Meşal, İstanbul'da düzenlenen 'Ahdü'l-Kuds: Tasfiye ve Soykırıma Karşı Ümmetin İradesinin Yenilenmesi' adlı konferansta konuştu.
Gazze'nin yönetimine yönelik dış müdahale girişimlerini reddetiklerini vurgulayan Meşal, 'Filistinliler kendi kendini yönetir.

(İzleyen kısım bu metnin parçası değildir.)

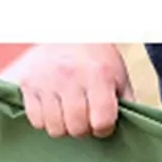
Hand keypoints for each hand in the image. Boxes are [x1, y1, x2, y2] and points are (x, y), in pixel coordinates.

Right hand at [17, 43, 133, 137]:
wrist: (68, 31)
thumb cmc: (97, 58)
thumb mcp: (119, 76)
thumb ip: (126, 103)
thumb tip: (134, 130)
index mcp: (98, 75)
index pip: (101, 122)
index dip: (104, 128)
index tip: (103, 122)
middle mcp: (69, 77)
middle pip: (77, 128)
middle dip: (84, 129)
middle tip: (85, 118)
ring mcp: (45, 80)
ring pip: (55, 128)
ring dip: (64, 127)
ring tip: (69, 114)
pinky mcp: (27, 83)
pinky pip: (35, 120)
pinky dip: (45, 120)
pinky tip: (54, 109)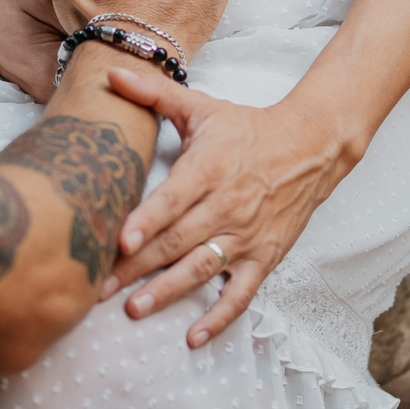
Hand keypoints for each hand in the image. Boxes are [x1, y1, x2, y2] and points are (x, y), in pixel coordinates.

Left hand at [100, 68, 360, 347]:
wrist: (311, 147)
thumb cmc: (246, 128)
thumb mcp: (201, 106)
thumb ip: (154, 93)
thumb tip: (111, 71)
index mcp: (208, 169)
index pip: (174, 200)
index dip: (148, 222)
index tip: (121, 242)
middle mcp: (227, 206)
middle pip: (177, 241)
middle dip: (137, 268)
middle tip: (98, 288)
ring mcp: (246, 235)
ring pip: (201, 269)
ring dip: (167, 292)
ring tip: (134, 310)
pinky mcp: (264, 256)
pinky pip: (240, 292)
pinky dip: (219, 317)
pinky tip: (194, 338)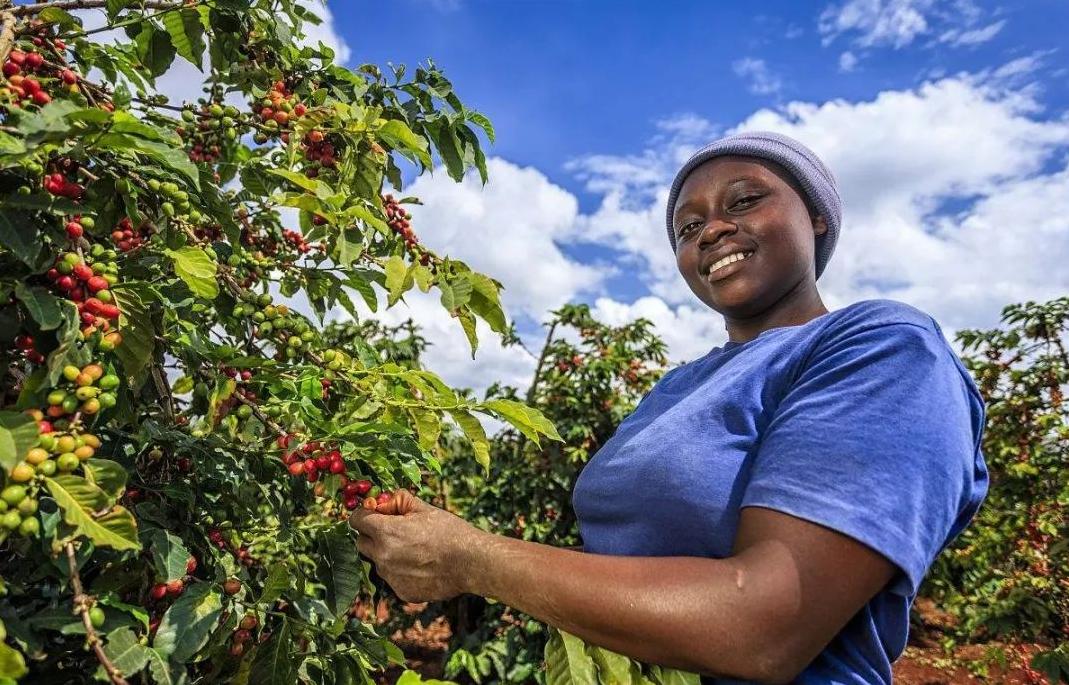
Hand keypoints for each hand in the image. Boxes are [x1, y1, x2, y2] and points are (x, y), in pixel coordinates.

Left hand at [348, 490, 484, 602]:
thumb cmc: (449, 531)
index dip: (365, 514)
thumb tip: (380, 502)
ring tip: (415, 550)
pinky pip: (393, 578)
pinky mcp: (402, 592)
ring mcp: (391, 577)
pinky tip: (422, 565)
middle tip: (394, 530)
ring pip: (378, 562)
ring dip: (387, 554)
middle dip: (372, 535)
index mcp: (386, 532)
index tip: (375, 513)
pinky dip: (401, 571)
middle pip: (361, 543)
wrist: (471, 563)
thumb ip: (397, 501)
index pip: (357, 520)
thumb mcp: (424, 508)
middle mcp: (383, 557)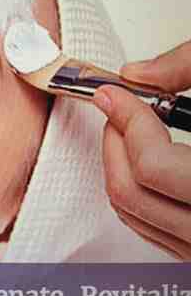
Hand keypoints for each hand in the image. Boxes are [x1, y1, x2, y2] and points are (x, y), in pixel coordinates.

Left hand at [93, 41, 190, 259]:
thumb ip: (190, 67)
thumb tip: (138, 72)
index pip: (155, 168)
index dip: (127, 123)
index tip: (112, 94)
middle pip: (130, 194)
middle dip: (114, 144)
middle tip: (116, 111)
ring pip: (133, 215)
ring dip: (119, 167)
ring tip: (129, 131)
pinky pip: (149, 228)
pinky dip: (134, 191)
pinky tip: (144, 159)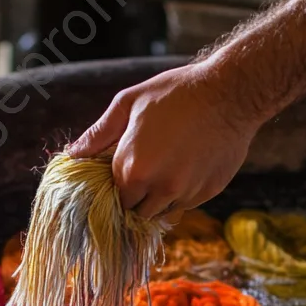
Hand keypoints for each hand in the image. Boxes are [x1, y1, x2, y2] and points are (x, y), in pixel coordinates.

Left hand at [67, 60, 262, 219]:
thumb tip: (74, 154)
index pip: (113, 197)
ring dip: (158, 198)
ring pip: (162, 212)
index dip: (116, 186)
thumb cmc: (176, 93)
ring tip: (166, 165)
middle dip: (135, 196)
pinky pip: (185, 205)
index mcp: (133, 169)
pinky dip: (181, 194)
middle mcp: (159, 189)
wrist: (231, 93)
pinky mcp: (208, 193)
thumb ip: (99, 134)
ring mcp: (186, 194)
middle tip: (144, 169)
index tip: (122, 172)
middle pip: (136, 211)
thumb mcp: (129, 104)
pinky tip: (186, 166)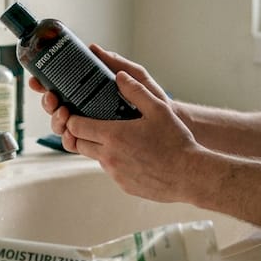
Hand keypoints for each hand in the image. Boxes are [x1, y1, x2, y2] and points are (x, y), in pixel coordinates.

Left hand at [33, 45, 199, 202]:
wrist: (189, 175)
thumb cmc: (175, 141)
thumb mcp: (158, 109)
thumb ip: (135, 90)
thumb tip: (119, 76)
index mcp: (113, 135)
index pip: (75, 127)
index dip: (72, 119)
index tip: (76, 112)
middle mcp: (109, 156)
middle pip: (77, 144)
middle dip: (79, 133)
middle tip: (90, 122)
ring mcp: (115, 173)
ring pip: (94, 157)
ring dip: (98, 146)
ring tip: (116, 137)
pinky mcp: (123, 185)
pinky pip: (111, 171)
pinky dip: (115, 161)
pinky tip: (133, 153)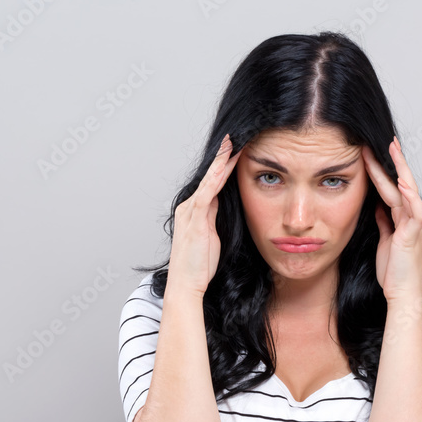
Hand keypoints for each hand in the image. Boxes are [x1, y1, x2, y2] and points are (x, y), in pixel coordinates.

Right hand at [167, 133, 242, 296]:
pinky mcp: (194, 218)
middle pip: (209, 177)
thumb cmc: (199, 267)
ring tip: (234, 142)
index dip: (222, 167)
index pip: (211, 184)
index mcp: (193, 212)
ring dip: (222, 160)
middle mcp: (189, 207)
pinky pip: (208, 191)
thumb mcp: (212, 238)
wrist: (185, 284)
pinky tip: (227, 163)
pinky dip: (218, 175)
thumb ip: (215, 220)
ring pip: (209, 179)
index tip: (235, 151)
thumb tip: (223, 206)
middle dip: (222, 157)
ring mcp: (190, 211)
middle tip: (235, 137)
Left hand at [361, 136, 421, 302]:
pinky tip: (402, 181)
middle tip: (385, 140)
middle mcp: (408, 217)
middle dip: (390, 162)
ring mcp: (412, 224)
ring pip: (406, 190)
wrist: (401, 292)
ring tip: (393, 150)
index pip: (389, 187)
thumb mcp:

Gazze üzerinde hiçbir vesayeti kabul etmiyoruz.' dedi.
İsrail'in bölgeyi kendi ajandasına göre şekillendirmeye çalıştığını belirten Meşal, bunun 'gerçek bir tehdit' olduğunu belirterek, 'Artık ümmetin Kudüs'ü özgürleştirme ve Müslüman ve Hristiyan kutsal değerleri geri kazanma kararı almasının zamanı geldi' ifadesini kullandı.
Meşal, Filistin direnişinin korunmasının ve Batı Şeria'nın Yahudileştirme, yerleşim ve zorla göç ettirme politikalarından kurtarılmasının zorunlu olduğunun altını çizerek, Filistin halkının yanında durulması gerektiğini dile getirdi.
İsrail'in hiçbir zaman bölge için dost ya da güvenilir bir ortak olmayacağını vurgulayan Meşal, Washington ve Tel Aviv'in Gazze'nin geleceğine dair planlarına da tepki gösterdi.
Son günlerde İsrail basınında yer alan, ABD'nin kısa süre içinde Gazze'yi 'geçici' olarak yönetecek bir komite kurmayı planladığı yönündeki haberlere değinen Meşal, bunun kabul edilemez olduğunu vurguladı.
Ateşkese rağmen süren ağır abluka ve insani felaket konusunda da konuşan Meşal, 'Gazze'de soykırımın en kanlı sahneleri durmuş olabilir ancak açlık, abluka, sınırların kapatılması, yardımların engellenmesi ve halkın cezalandırılması halen devam ediyor' dedi.
Meşal, uluslararası toplumun İsrail ve liderlerini yargı önüne çıkarmak için çaba göstermesi gerektiğini belirterek, 'Bu yapıyı soykırım suçlusu bir oluşum olarak görmeli ve ona göre muamele etmeliyiz.' ifadelerini kullandı.
Hamas'ın yurt dışı sorumlusu Meşal, İsrail hapishanelerindeki 9 bini aşkın Filistinli esirin serbest bırakılması için daha fazla uluslararası baskı çağrısında bulundu.
Gazze'deki resmi kaynaklara göre, İsrail'in ateşkesi ihlal eden saldırılarında 360'dan fazla Filistinli hayatını kaybederken yüzlercesi yaralandı.
İsrail'in 8 Ekim 2023'te başlattığı saldırılar iki yıl boyunca devam etmiş ve çoğu kadın ve çocuk olmak üzere 70 binden fazla Filistinlinin ölümüne, 171 binden fazlasının ise yaralanmasına yol açmıştı.